TO BE DONE: Write every line of all the records below as a JSON list of strings, one string per line, with blank lines skipped and the pictures left out.

EXCERPTED RECORDS:
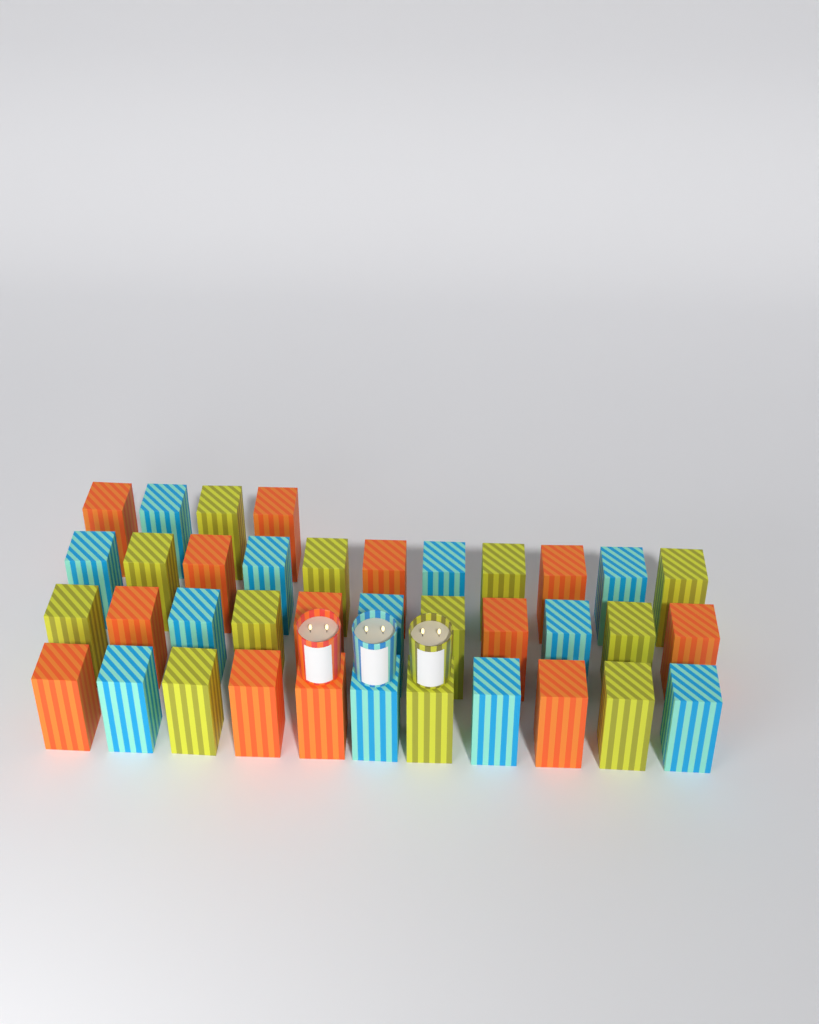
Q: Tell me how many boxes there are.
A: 37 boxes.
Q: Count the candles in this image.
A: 3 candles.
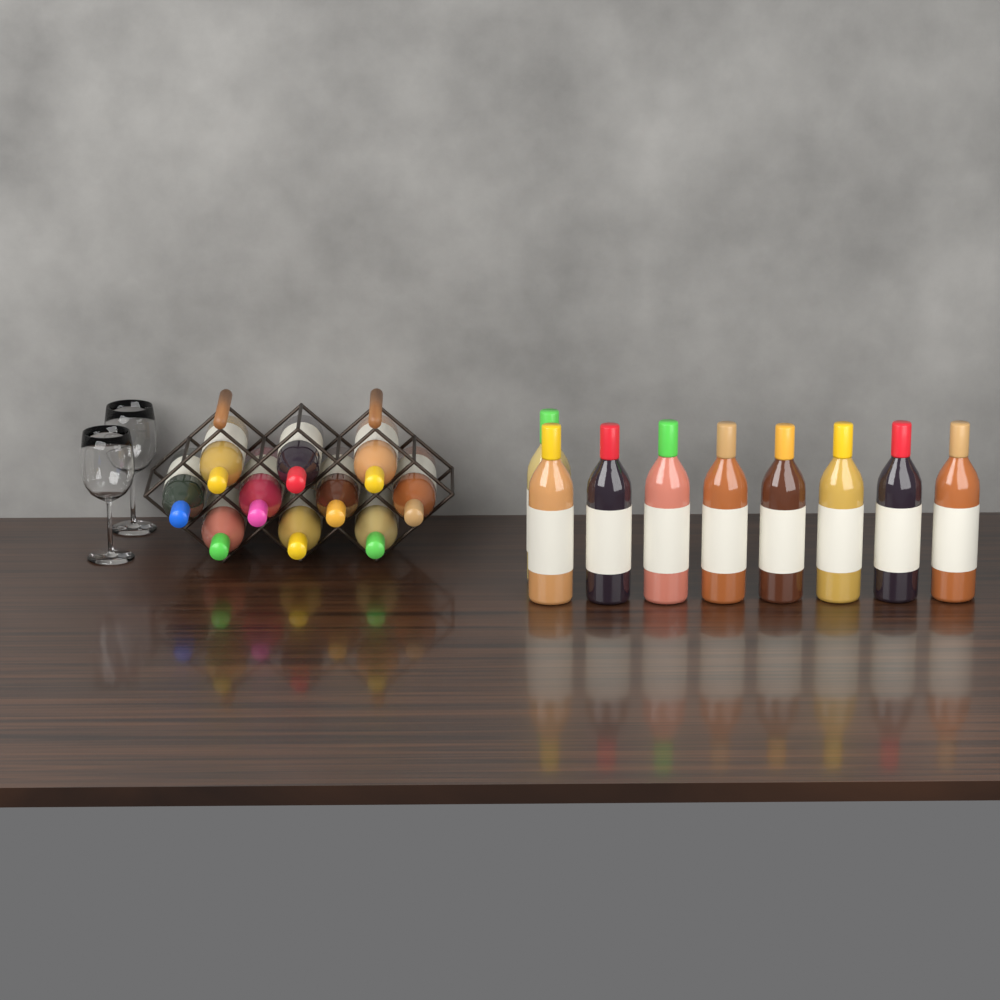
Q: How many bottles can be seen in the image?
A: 19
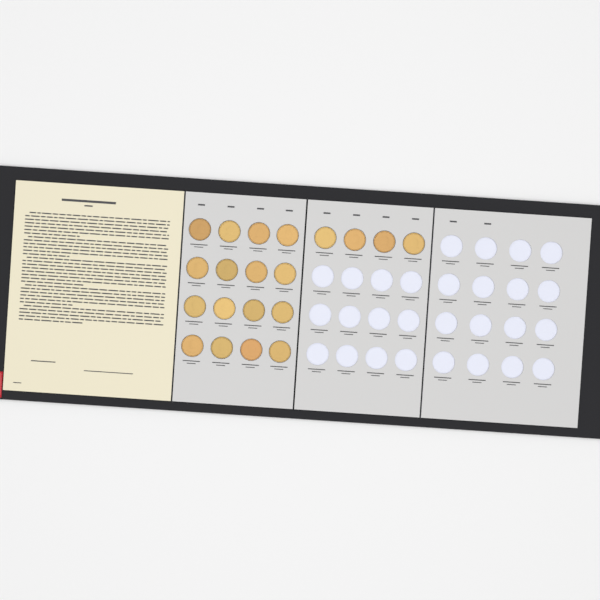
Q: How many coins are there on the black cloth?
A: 20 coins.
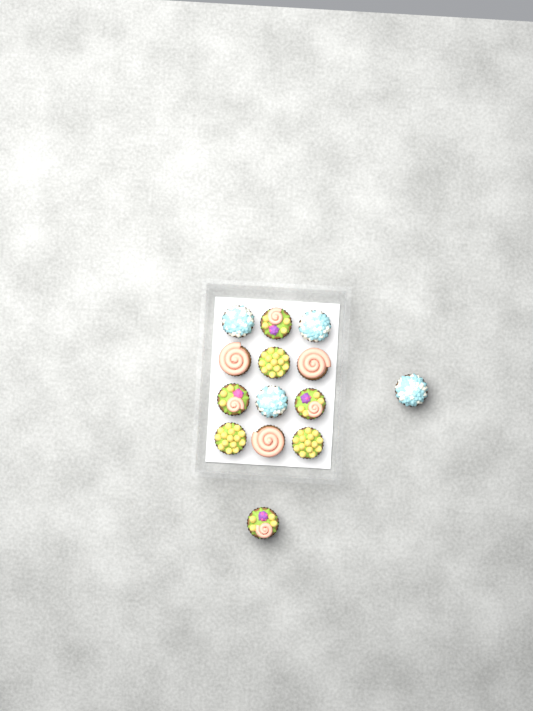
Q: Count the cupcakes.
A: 14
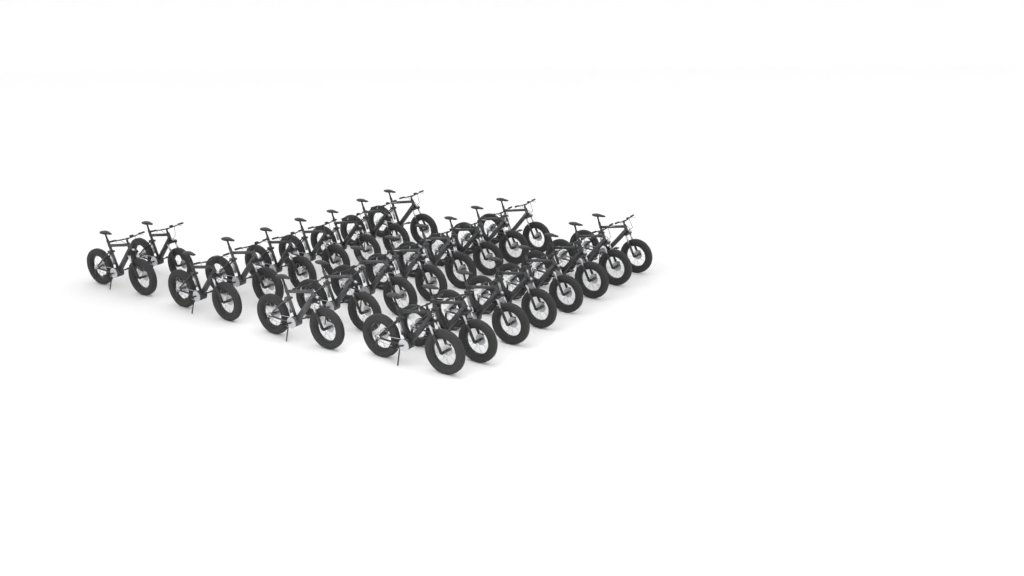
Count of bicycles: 25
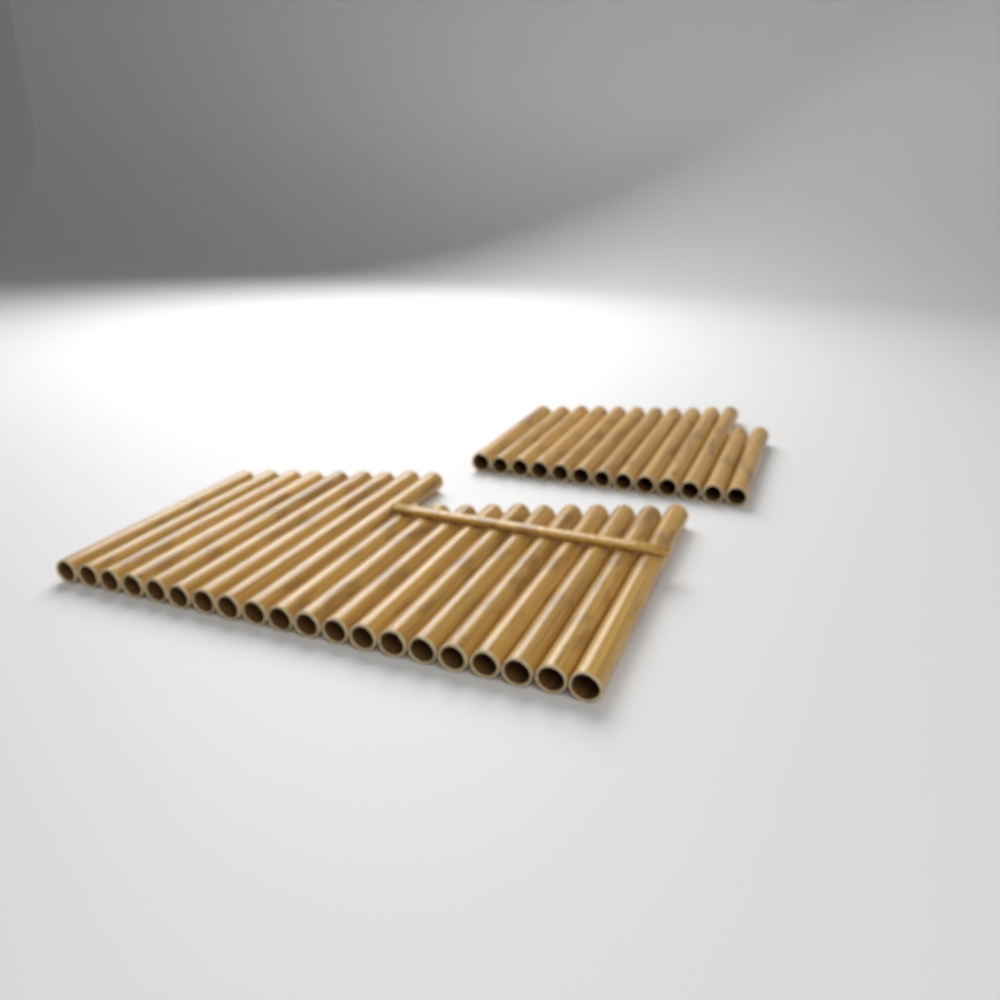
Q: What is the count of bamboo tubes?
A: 33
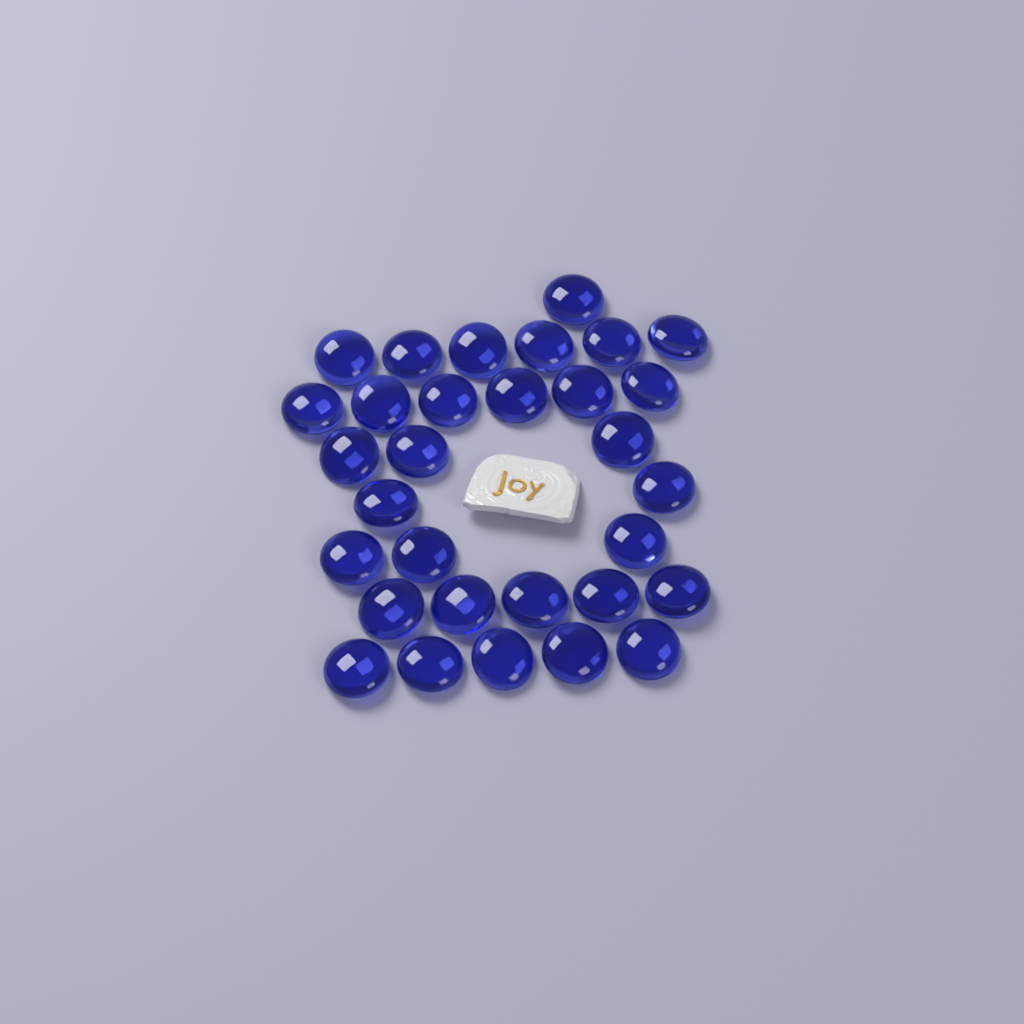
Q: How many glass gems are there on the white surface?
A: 31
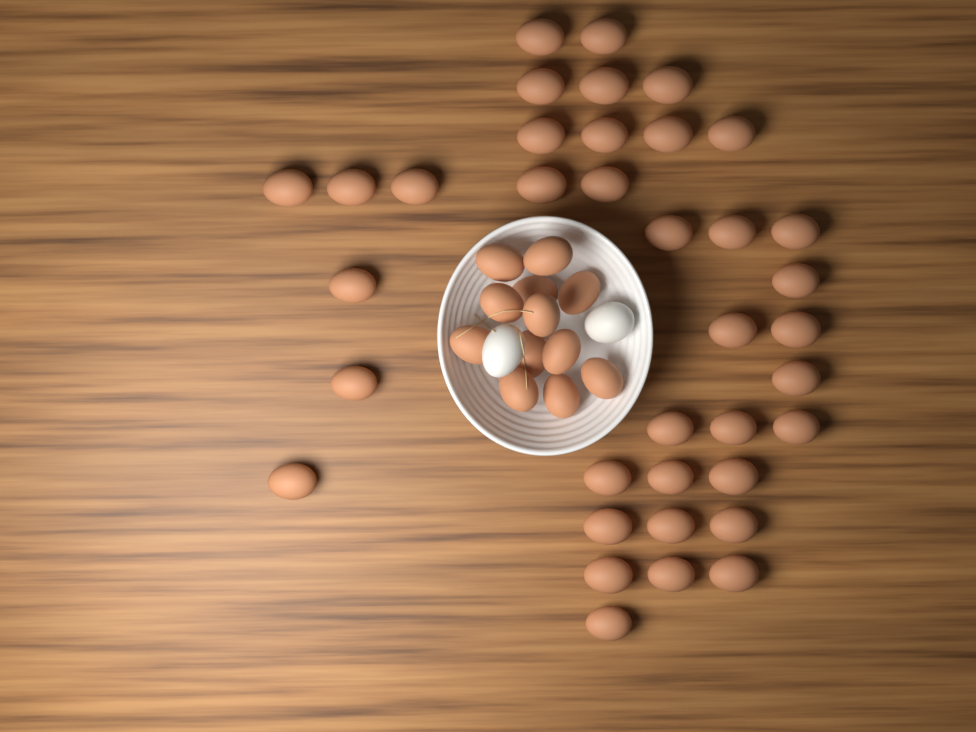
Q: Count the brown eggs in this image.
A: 49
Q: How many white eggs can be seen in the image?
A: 2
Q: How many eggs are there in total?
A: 51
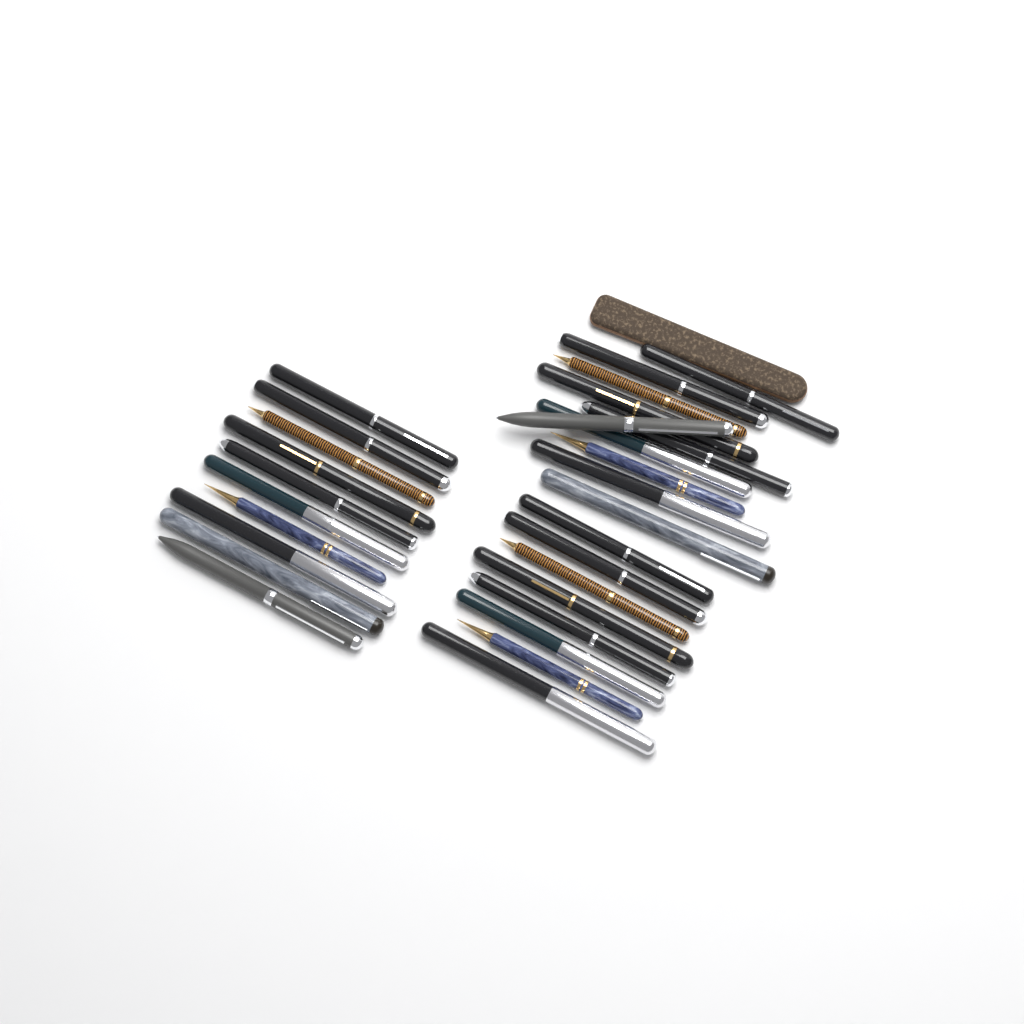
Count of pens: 28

WRITTEN SOLUTION:
[
  "Q: Tell me how many boxes there are.",
  "A: 37 boxes.",
  "Q: Count the candles in this image.",
  "A: 3 candles.",
  "Q: How many bottles can be seen in the image?",
  "A: 19",
  "Q: How many coins are there on the black cloth?",
  "A: 20 coins.",
  "Q: Count the cupcakes.",
  "A: 14",
  "Count of bicycles: 25",
  "Q: What is the count of bamboo tubes?",
  "A: 33",
  "Q: How many glass gems are there on the white surface?",
  "A: 31",
  "Q: Count the brown eggs in this image.",
  "A: 49",
  "Q: How many white eggs can be seen in the image?",
  "A: 2",
  "Q: How many eggs are there in total?",
  "A: 51",
  "Count of pens: 28"
]